17. The method of claim 9, further comprising:

detecting an overflow condition indicative that the sum is beyond a capacity of an accumulator; and

determining that the PLL circuit is not phase locked based, at least in part, on the overflow condition.

18. An electronic device comprising:

a digital phase locked loop (PLL) circuit that determines a phase error signal in association with a control portion of the PLL circuit; and

a PLL lock detector configured to observe the phase error signal and output a lock status signal based, at least in part, on an accumulation of a plurality of phase error signal values.

19. The electronic device of claim 18, wherein the PLL lock detector is configured to output the lock status signal based, at least in part, on the plurality of phase error signal values indicating phase errors between a reference signal and a feedback signal.

20. The electronic device of claim 18, wherein the accumulation of the plurality of phase error signal values is compared with a configurable threshold value to determine the lock status signal.
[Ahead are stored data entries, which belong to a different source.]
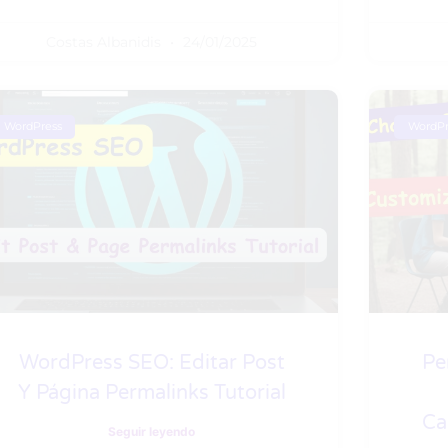
Costas Albanidis
24/01/2025
WordPress
WordPr
WordPress SEO: Editar Post
Pe
Y Página Permalinks Tutorial
Ca
Seguir leyendo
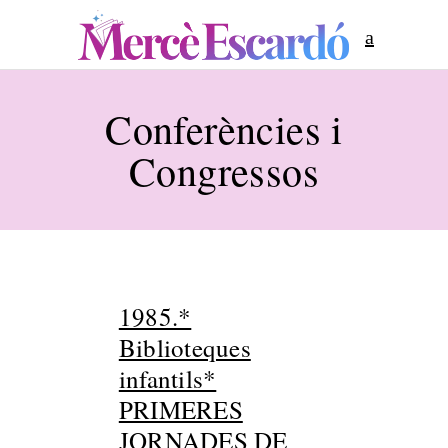
Conferències i
Congressos
1985.*
Biblioteques
infantils*
PRIMERES
JORNADES DE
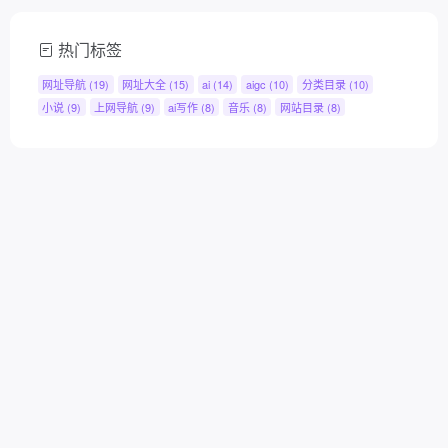
热门标签
网址导航
(19)
网址大全
(15)
ai
(14)
aigc
(10)
分类目录
(10)
小说
(9)
上网导航
(9)
ai写作
(8)
音乐
(8)
网站目录
(8)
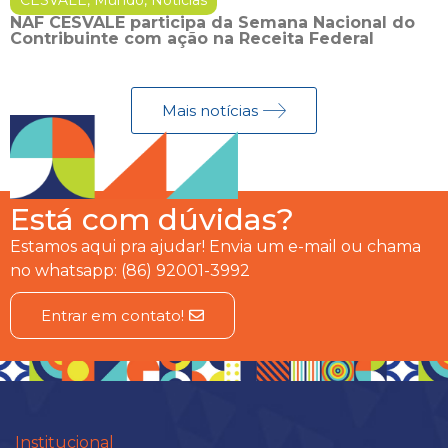
NAF CESVALE participa da Semana Nacional do
Contribuinte com ação na Receita Federal
Mais notícias
Está com dúvidas?
Estamos aqui pra ajudar! Envia um e-mail ou chama
no whatsapp: (86) 92001-3992
Entrar em contato!
Institucional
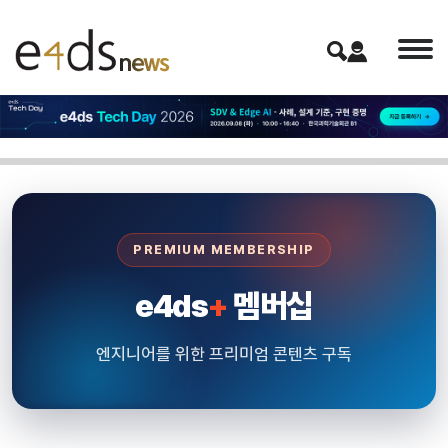
PREMIUM MEMBERSHIP
e4ds
+
멤버십
엔지니어를 위한 프리미엄 콘텐츠 구독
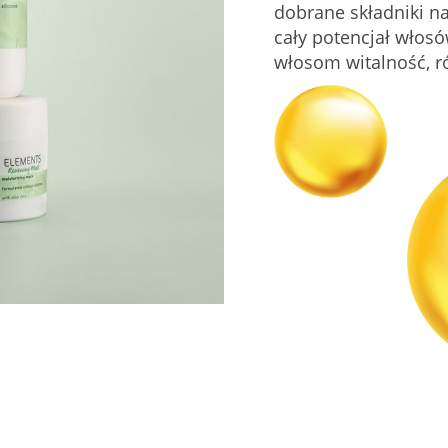
dobrane składniki 
cały potencjał włosó
włosom witalność, r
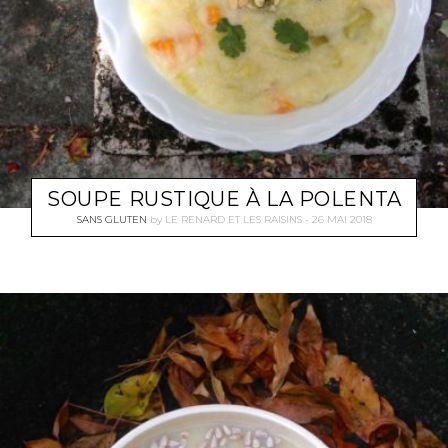
SOUPE RUSTIQUE À LA POLENTA
SANS GLUTEN
by
LE RENARD ET LES RAISINS
26 MAI 2018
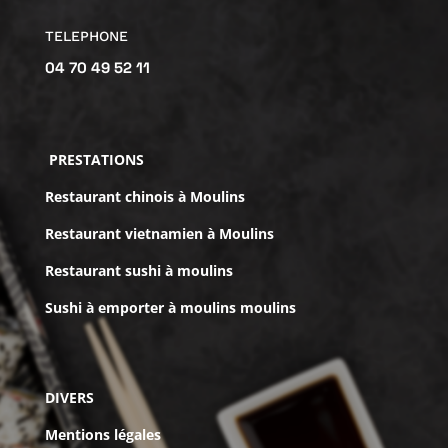
TELEPHONE
04 70 49 52 11
PRESTATIONS
Restaurant chinois à Moulins
Restaurant vietnamien à Moulins
Restaurant sushi à moulins
Sushi à emporter à moulins moulins
DIVERS
Mentions légales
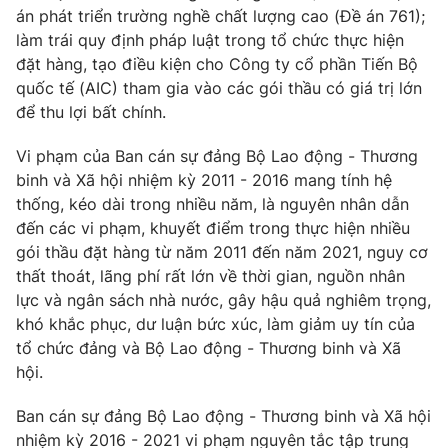
Giao lưu trực tuyến
án phát triển trường nghề chất lượng cao (Đề án 761);
Sản phẩm
làm trái quy định pháp luật trong tổ chức thực hiện
Lịch phát sóng
Thị trường
đặt hàng, tạo điều kiện cho Công ty cổ phần Tiến Bộ
quốc tế (AIC) tham gia vào các gói thầu có giá trị lớn
Tư vấn
để thu lợi bất chính.
Chuyên mục khác
Vi phạm của Ban cán sự đảng Bộ Lao động - Thương
Emagazine
Podcast
binh và Xã hội nhiệm kỳ 2011 - 2016 mang tính hệ
thống, kéo dài trong nhiều năm, là nguyên nhân dẫn
Photo
Infographic
đến các vi phạm, khuyết điểm trong thực hiện nhiều
gói thầu đặt hàng từ năm 2011 đến năm 2021, nguy cơ
thất thoát, lãng phí rất lớn về thời gian, nguồn nhân
Video
Shorts video
lực và ngân sách nhà nước, gây hậu quả nghiêm trọng,
khó khắc phục, dư luận bức xúc, làm giảm uy tín của
VTV Money
VTV Thể thao
tổ chức đảng và Bộ Lao động - Thương binh và Xã
hội.
VTV Sức khoẻ
Bất động sản
Ban cán sự đảng Bộ Lao động - Thương binh và Xã hội
nhiệm kỳ 2016 - 2021 vi phạm nguyên tắc tập trung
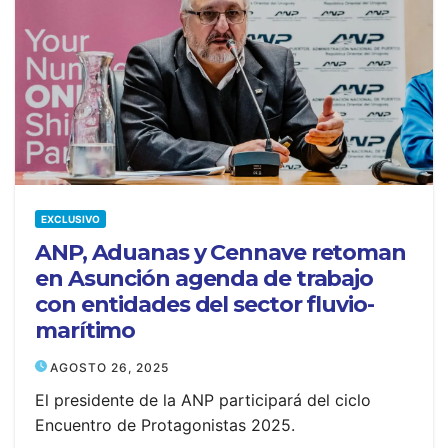
EXCLUSIVO
ANP, Aduanas y Cennave retoman
en Asunción agenda de trabajo
con entidades del sector fluvio-
marítimo
AGOSTO 26, 2025
El presidente de la ANP participará del ciclo
Encuentro de Protagonistas 2025.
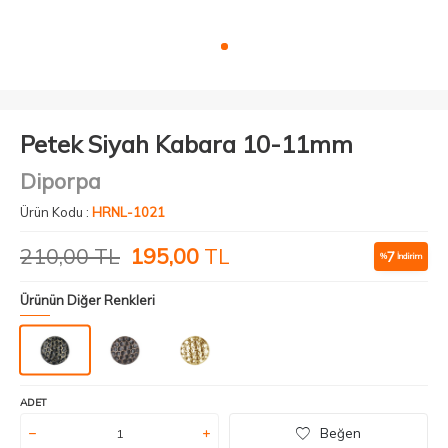
Petek Siyah Kabara 10-11mm
Diporpa
Ürün Kodu :
HRNL-1021
210,00
TL
195,00
TL
7
%
İndirim
Ürünün Diğer Renkleri
ADET
Beğen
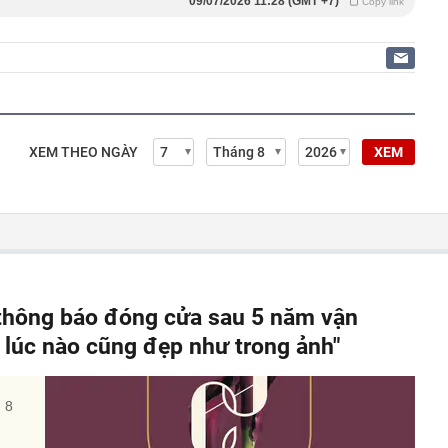
09/07/2026 11:28 (GMT +7)
Copy link
XEM THEO NGÀY
XEM
 thông báo đóng cửa sau 5 năm vận
 lúc nào cũng đẹp như trong ảnh"
 8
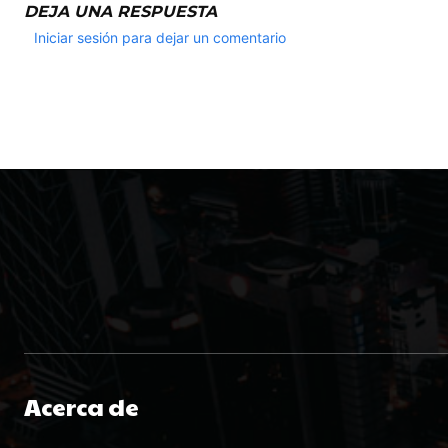
DEJA UNA RESPUESTA
Iniciar sesión para dejar un comentario
Acerca de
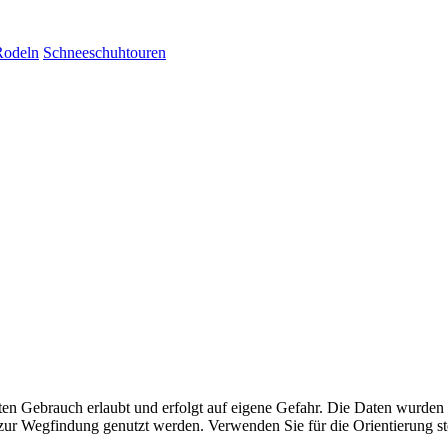
Rodeln
Schneeschuhtouren
aten Gebrauch erlaubt und erfolgt auf eigene Gefahr. Die Daten wurden
ttel zur Wegfindung genutzt werden. Verwenden Sie für die Orientierung s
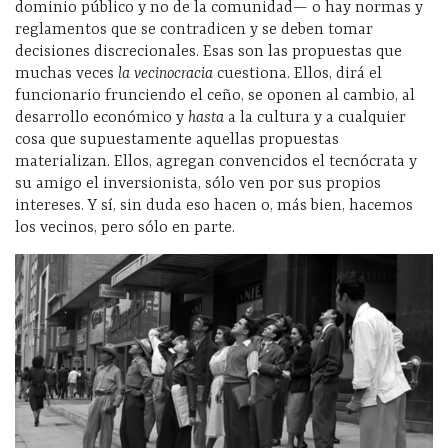
dominio público y no de la comunidad— o hay normas y
reglamentos que se contradicen y se deben tomar
decisiones discrecionales. Esas son las propuestas que
muchas veces
la vecinocracia
cuestiona. Ellos, dirá el
funcionario frunciendo el ceño, se
oponen al cambio, al
desarrollo económico y
hasta
a la cultura y a cualquier
cosa que supuestamente aquellas propuestas
materializan. Ellos, agregan convencidos el tecnócrata y
su amigo el inversionista, sólo ven por sus propios
intereses. Y sí, sin duda eso hacen o, más bien, hacemos
los vecinos, pero sólo en parte.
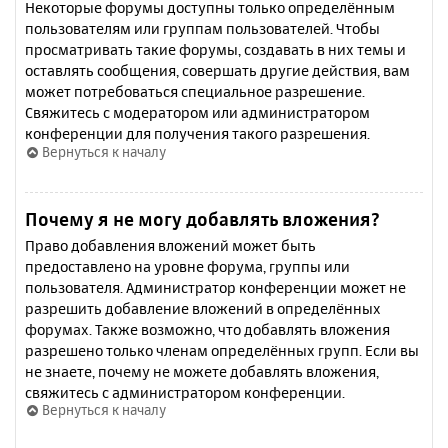
Некоторые форумы доступны только определённым
пользователям или группам пользователей. Чтобы
просматривать такие форумы, создавать в них темы и
оставлять сообщения, совершать другие действия, вам
может потребоваться специальное разрешение.
Свяжитесь с модератором или администратором
конференции для получения такого разрешения.
Вернуться к началу
Почему я не могу добавлять вложения?
Право добавления вложений может быть
предоставлено на уровне форума, группы или
пользователя. Администратор конференции может не
разрешить добавление вложений в определённых
форумах. Также возможно, что добавлять вложения
разрешено только членам определённых групп. Если вы
не знаете, почему не можете добавлять вложения,
свяжитесь с администратором конференции.
Вернуться к началу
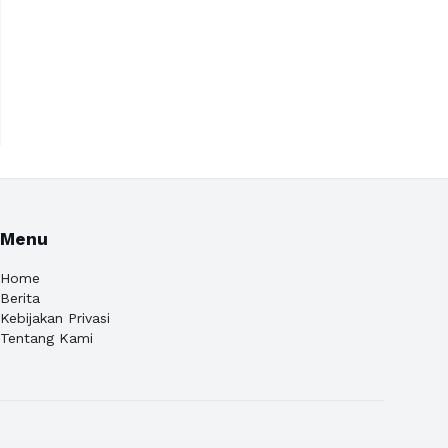
Menu
Home
Berita
Kebijakan Privasi
Tentang Kami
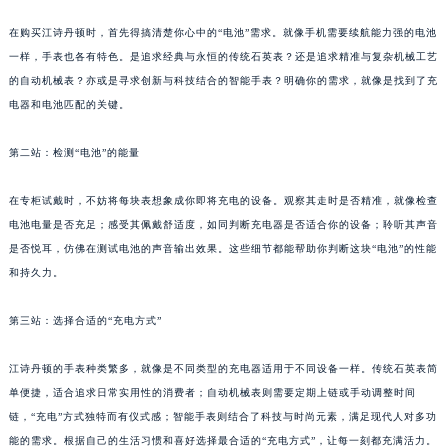
在购买江诗丹顿时，首先得搞清楚你心中的“电池”需求。就像手机需要续航能力强的电池
一样，手表也各有特色。是追求经典与永恒的传统石英表？还是追求精准与复杂机械工艺
的自动机械表？亦或是寻求创新与科技结合的智能手表？明确你的需求，就像是找到了充
电器和电池匹配的关键。
第二站：检测“电池”的能量
在专柜试戴时，不妨将每块表想象成你即将充电的设备。观察其走时是否精准，就像检查
电池电量是否充足；感受其佩戴舒适度，如同判断充电器是否适合你的设备；聆听其声音
是否悦耳，仿佛在测试电池的声音输出效果。这些细节都能帮助你判断这块“电池”的性能
和持久力。
第三站：选择合适的“充电方式”
江诗丹顿的手表种类繁多，就像是不同类型的充电器适用于不同设备一样。传统石英表简
单便捷，适合追求日常实用性的消费者；自动机械表则需要定期上链或手动调整时间
链，“充电”方式独特而有仪式感；智能手表则结合了科技与时尚元素，满足现代人对多功
能的需求。根据自己的生活习惯和喜好选择最合适的“充电方式”，让每一刻都充满活力。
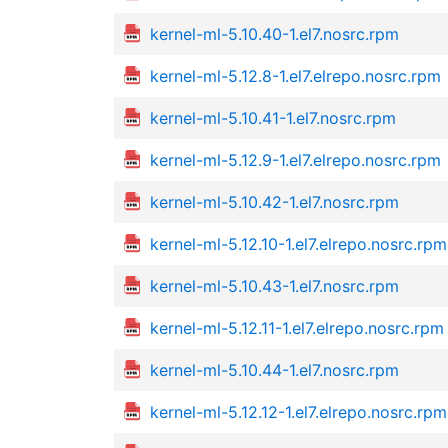
kernel-ml-5.10.40-1.el7.nosrc.rpm
kernel-ml-5.12.8-1.el7.elrepo.nosrc.rpm
kernel-ml-5.10.41-1.el7.nosrc.rpm
kernel-ml-5.12.9-1.el7.elrepo.nosrc.rpm
kernel-ml-5.10.42-1.el7.nosrc.rpm
kernel-ml-5.12.10-1.el7.elrepo.nosrc.rpm
kernel-ml-5.10.43-1.el7.nosrc.rpm
kernel-ml-5.12.11-1.el7.elrepo.nosrc.rpm
kernel-ml-5.10.44-1.el7.nosrc.rpm
kernel-ml-5.12.12-1.el7.elrepo.nosrc.rpm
21. An apparatus comprising:

a digital phase locked loop (PLL) circuit; and

means for detecting a lock status of the PLL circuit based, at least in part, on an accumulation of phase error values from a phase comparator of the PLL circuit.

22. The apparatus of claim 21, further comprising:

a means for periodically determining phase errors between a reference signal and a feedback signal of the PLL circuit; and

wherein the means for detecting the lock status includes means for determining a sum of the phase errors, and means for determining whether the PLL circuit is locked in phase with the reference signal based, at least in part, on whether the sum of the phase errors is below a threshold value.

23. The apparatus of claim 22, wherein the means for detecting the lock status includes:

a means for receiving the phase errors from the phase comparator and means to abridge the phase errors prior to determining the sum of the phase errors.

24. The apparatus of claim 22, wherein the means for detecting the lock status includes:

a means for reducing a bit length of the sum of the phase errors to determining whether the PLL circuit is locked in phase, wherein the means for determining whether the PLL circuit is locked in phase is configured to compare the truncated phase error sum with the threshold value to determine whether the PLL circuit is locked in phase with the reference signal.

25. The apparatus of claim 22, wherein the threshold value is configurable.